WHAT YOU SHOULD DO -
According to the article on Tesla's Southern California battery deal, how many homes can Tesla's contribution power for a full day?

SOURCE TEXT -
_ _ _ _ _
Tesla just won a bid to supply grid-scale power in Southern California to help prevent electricity shortages following the biggest natural gas leak in U.S. history. The Powerpacks, worth tens of millions of dollars, will be operational in record time—by the end of this year.
Tesla Motors Inc. will supply 20 megawatts (80 megawatt-hours) of energy storage to Southern California Edison as part of a wider effort to prevent blackouts by replacing fossil-fuel electricity generation with lithium-ion batteries. Tesla's contribution is enough to power about 2,500 homes for a full day, the company said in a blog post on Thursday. But the real significance of the deal is the speed with which lithium-ion battery packs are being deployed.
"The storage is being procured in a record time frame," months instead of years, said Yayoi Sekine, a battery analyst at Bloomberg New Energy Finance. "It highlights the maturity of advanced technologies like energy storage to be contracted as a reliable resource in an emergency situation."
_ _ _ _ _
INFORMATION PROVIDED -

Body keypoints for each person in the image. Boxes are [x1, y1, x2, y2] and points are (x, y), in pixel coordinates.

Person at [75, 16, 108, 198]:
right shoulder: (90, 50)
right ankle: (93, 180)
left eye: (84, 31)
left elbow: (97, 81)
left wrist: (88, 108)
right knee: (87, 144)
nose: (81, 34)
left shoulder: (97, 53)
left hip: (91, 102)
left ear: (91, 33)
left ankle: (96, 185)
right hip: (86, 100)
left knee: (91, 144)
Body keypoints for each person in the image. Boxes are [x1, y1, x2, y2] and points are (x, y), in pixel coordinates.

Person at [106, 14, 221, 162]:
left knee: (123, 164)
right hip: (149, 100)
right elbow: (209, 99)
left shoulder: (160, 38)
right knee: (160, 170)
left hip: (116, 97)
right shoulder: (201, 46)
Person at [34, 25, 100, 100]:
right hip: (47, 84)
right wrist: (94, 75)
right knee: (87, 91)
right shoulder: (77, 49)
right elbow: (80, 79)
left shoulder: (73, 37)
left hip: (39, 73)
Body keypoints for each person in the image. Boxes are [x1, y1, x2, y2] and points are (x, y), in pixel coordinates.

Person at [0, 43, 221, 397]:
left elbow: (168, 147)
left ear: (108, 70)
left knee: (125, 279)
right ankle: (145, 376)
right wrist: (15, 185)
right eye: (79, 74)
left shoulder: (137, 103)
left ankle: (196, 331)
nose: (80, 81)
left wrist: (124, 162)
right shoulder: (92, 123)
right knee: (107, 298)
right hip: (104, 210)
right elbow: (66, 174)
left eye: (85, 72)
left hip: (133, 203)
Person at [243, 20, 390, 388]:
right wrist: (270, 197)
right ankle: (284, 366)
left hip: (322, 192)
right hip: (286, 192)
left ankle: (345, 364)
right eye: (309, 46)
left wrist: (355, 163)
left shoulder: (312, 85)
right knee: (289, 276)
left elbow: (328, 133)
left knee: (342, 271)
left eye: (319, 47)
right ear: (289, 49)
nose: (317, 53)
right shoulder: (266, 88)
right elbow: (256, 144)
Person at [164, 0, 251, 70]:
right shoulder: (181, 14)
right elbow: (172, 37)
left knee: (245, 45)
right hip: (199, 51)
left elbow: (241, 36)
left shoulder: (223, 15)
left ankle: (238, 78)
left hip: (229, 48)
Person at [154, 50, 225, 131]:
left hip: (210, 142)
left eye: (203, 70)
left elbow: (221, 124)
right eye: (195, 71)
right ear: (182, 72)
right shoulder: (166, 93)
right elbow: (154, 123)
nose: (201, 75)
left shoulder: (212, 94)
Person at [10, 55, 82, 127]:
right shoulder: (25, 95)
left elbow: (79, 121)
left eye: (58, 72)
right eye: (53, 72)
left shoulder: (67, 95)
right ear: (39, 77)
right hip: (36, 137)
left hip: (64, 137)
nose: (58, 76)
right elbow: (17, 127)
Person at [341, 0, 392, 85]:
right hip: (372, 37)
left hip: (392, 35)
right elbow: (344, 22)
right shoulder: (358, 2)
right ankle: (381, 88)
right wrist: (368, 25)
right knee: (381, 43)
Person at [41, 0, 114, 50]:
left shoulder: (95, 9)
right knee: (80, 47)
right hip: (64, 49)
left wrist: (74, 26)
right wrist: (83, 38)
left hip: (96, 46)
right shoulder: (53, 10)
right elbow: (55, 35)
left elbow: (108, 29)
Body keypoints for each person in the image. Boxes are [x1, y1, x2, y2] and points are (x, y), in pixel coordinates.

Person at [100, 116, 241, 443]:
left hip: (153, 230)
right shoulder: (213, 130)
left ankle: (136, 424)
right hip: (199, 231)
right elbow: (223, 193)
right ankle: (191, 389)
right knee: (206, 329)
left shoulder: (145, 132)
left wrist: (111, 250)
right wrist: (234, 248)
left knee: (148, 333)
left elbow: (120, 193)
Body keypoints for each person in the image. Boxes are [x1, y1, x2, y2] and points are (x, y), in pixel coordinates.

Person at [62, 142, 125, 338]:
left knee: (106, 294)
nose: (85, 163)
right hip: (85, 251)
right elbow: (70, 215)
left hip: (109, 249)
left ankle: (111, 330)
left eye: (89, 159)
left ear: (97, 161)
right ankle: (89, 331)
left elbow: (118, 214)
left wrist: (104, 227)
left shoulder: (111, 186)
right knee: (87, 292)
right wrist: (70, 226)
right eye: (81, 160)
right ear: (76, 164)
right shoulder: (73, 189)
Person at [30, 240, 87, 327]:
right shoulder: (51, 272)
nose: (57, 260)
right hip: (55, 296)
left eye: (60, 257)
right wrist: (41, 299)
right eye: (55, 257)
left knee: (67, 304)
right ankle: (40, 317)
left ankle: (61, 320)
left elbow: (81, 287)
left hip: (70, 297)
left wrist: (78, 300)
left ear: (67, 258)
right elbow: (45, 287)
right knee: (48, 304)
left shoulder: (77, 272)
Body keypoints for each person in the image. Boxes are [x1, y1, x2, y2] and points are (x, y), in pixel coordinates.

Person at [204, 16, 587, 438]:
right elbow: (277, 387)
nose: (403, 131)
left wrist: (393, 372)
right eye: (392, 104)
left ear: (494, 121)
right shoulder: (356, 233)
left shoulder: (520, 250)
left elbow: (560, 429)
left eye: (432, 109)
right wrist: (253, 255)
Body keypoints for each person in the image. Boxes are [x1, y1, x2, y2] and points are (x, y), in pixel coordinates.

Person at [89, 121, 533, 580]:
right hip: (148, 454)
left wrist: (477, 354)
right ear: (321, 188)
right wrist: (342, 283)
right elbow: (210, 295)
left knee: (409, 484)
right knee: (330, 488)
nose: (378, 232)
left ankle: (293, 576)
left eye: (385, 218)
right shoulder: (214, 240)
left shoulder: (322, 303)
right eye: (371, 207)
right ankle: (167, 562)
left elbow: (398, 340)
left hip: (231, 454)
_ _ _ _ _
RESULT FOR THIS EXERCISE -
About 2,500 homes.